▸ **Assignment**
Would you give the entries again word for word, with no pictures in the copy?

• • • • •

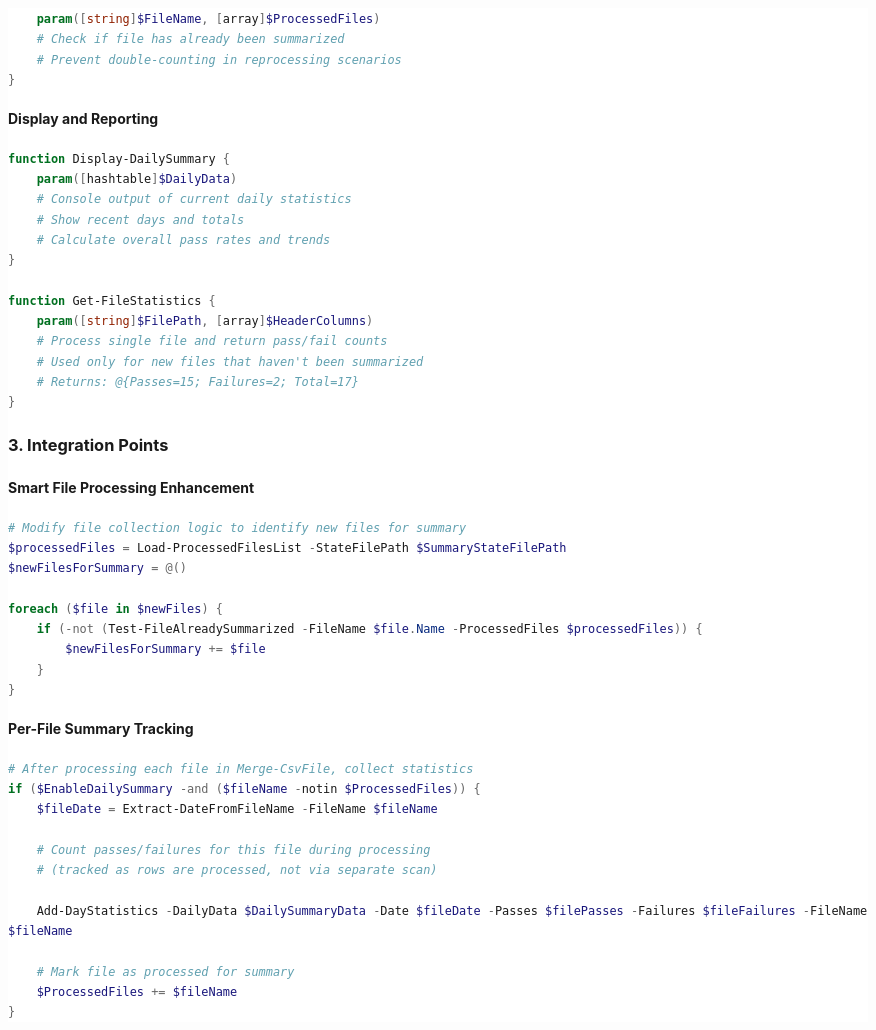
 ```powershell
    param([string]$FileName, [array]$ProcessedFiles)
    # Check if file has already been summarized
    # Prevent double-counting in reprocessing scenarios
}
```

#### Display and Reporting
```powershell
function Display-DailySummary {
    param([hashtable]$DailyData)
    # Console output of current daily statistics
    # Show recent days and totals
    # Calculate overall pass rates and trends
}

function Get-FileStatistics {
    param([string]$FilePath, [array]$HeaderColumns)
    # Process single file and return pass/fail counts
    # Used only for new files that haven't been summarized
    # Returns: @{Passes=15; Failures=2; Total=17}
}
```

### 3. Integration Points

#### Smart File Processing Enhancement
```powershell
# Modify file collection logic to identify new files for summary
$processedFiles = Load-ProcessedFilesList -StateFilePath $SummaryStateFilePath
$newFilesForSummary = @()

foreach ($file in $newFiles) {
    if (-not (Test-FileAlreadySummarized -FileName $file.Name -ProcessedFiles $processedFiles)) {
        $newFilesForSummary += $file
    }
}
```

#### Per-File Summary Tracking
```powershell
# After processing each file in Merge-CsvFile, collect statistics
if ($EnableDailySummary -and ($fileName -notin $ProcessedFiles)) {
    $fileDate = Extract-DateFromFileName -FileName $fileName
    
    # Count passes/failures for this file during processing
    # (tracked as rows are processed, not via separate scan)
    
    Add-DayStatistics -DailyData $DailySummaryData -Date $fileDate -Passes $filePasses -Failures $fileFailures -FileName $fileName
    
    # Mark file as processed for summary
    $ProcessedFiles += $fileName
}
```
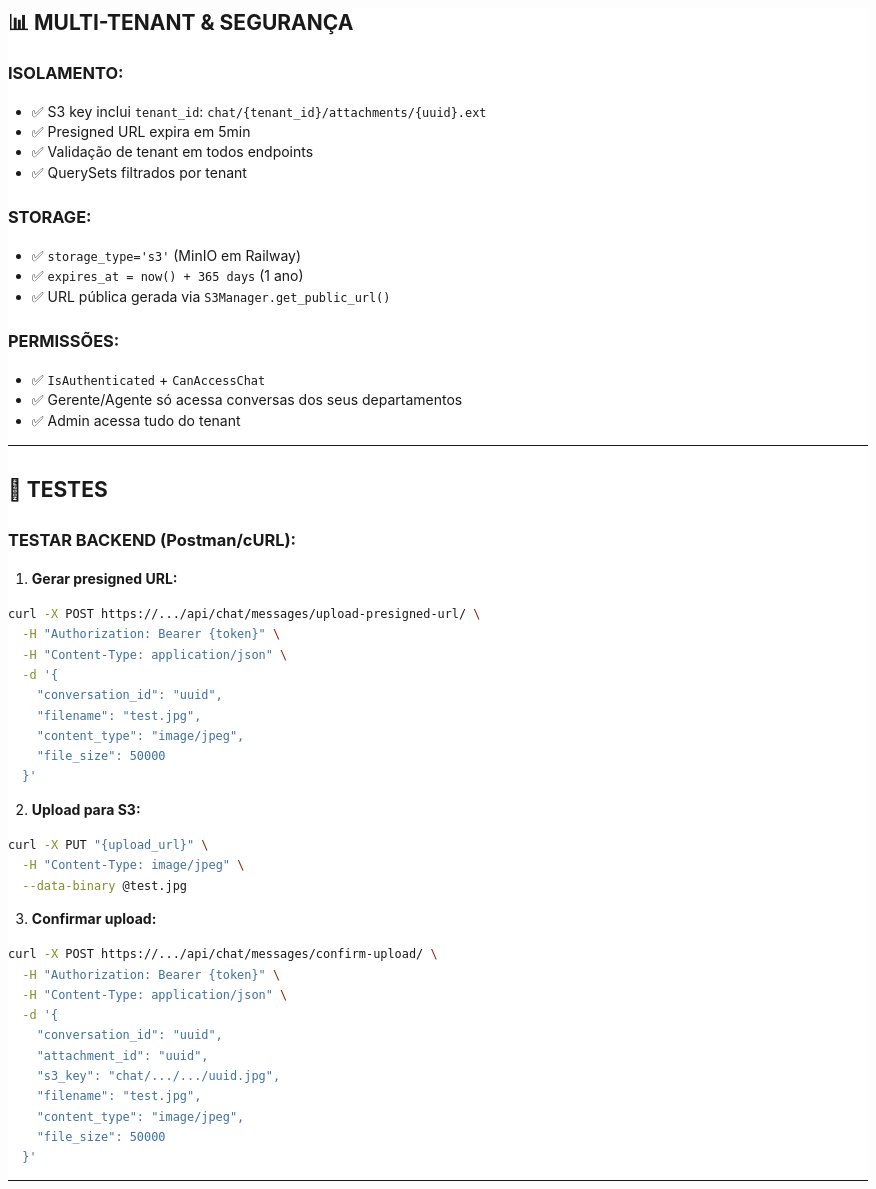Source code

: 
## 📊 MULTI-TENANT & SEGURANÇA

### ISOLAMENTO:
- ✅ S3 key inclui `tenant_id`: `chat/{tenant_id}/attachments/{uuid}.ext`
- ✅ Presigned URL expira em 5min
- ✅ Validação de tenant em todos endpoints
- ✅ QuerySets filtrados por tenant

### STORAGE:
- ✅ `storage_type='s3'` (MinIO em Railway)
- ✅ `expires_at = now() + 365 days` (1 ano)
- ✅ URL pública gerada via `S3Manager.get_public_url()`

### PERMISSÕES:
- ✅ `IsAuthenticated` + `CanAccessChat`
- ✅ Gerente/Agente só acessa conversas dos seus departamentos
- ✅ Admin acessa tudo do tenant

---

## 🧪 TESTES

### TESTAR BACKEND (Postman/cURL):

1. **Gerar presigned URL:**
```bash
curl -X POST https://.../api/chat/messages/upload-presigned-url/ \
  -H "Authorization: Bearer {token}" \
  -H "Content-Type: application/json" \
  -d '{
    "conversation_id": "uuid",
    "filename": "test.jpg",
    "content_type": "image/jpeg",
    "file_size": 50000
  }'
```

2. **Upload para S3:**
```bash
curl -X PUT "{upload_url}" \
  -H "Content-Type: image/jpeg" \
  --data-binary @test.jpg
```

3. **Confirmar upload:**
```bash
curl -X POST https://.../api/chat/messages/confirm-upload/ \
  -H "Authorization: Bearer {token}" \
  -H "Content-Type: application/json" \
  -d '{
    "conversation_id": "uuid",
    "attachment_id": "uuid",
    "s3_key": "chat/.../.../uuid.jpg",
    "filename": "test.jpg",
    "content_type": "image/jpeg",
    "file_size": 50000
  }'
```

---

• • • • •

▸ **Response below**
 ```powershell
    param([string]$FileName, [array]$ProcessedFiles)
    # Check if file has already been summarized
    # Prevent double-counting in reprocessing scenarios
}
```

#### Display and Reporting
```powershell
function Display-DailySummary {
    param([hashtable]$DailyData)
    # Console output of current daily statistics
    # Show recent days and totals
    # Calculate overall pass rates and trends
}

function Get-FileStatistics {
    param([string]$FilePath, [array]$HeaderColumns)
    # Process single file and return pass/fail counts
    # Used only for new files that haven't been summarized
    # Returns: @{Passes=15; Failures=2; Total=17}
}
```

### 3. Integration Points

#### Smart File Processing Enhancement
```powershell
# Modify file collection logic to identify new files for summary
$processedFiles = Load-ProcessedFilesList -StateFilePath $SummaryStateFilePath
$newFilesForSummary = @()

foreach ($file in $newFiles) {
    if (-not (Test-FileAlreadySummarized -FileName $file.Name -ProcessedFiles $processedFiles)) {
        $newFilesForSummary += $file
    }
}
```

#### Per-File Summary Tracking
```powershell
# After processing each file in Merge-CsvFile, collect statistics
if ($EnableDailySummary -and ($fileName -notin $ProcessedFiles)) {
    $fileDate = Extract-DateFromFileName -FileName $fileName
    
    # Count passes/failures for this file during processing
    # (tracked as rows are processed, not via separate scan)
    
    Add-DayStatistics -DailyData $DailySummaryData -Date $fileDate -Passes $filePasses -Failures $fileFailures -FileName $fileName
    
    # Mark file as processed for summary
    $ProcessedFiles += $fileName
}
```
Source code

: 
## 📊 MULTI-TENANT & SEGURANÇA

### ISOLAMENTO:
- ✅ S3 key inclui `tenant_id`: `chat/{tenant_id}/attachments/{uuid}.ext`
- ✅ Presigned URL expira em 5min
- ✅ Validação de tenant em todos endpoints
- ✅ QuerySets filtrados por tenant

### STORAGE:
- ✅ `storage_type='s3'` (MinIO em Railway)
- ✅ `expires_at = now() + 365 days` (1 ano)
- ✅ URL pública gerada via `S3Manager.get_public_url()`

### PERMISSÕES:
- ✅ `IsAuthenticated` + `CanAccessChat`
- ✅ Gerente/Agente só acessa conversas dos seus departamentos
- ✅ Admin acessa tudo do tenant

---

## 🧪 TESTES

### TESTAR BACKEND (Postman/cURL):

1. **Gerar presigned URL:**
```bash
curl -X POST https://.../api/chat/messages/upload-presigned-url/ \
  -H "Authorization: Bearer {token}" \
  -H "Content-Type: application/json" \
  -d '{
    "conversation_id": "uuid",
    "filename": "test.jpg",
    "content_type": "image/jpeg",
    "file_size": 50000
  }'
```

2. **Upload para S3:**
```bash
curl -X PUT "{upload_url}" \
  -H "Content-Type: image/jpeg" \
  --data-binary @test.jpg
```

3. **Confirmar upload:**
```bash
curl -X POST https://.../api/chat/messages/confirm-upload/ \
  -H "Authorization: Bearer {token}" \
  -H "Content-Type: application/json" \
  -d '{
    "conversation_id": "uuid",
    "attachment_id": "uuid",
    "s3_key": "chat/.../.../uuid.jpg",
    "filename": "test.jpg",
    "content_type": "image/jpeg",
    "file_size": 50000
  }'
```

---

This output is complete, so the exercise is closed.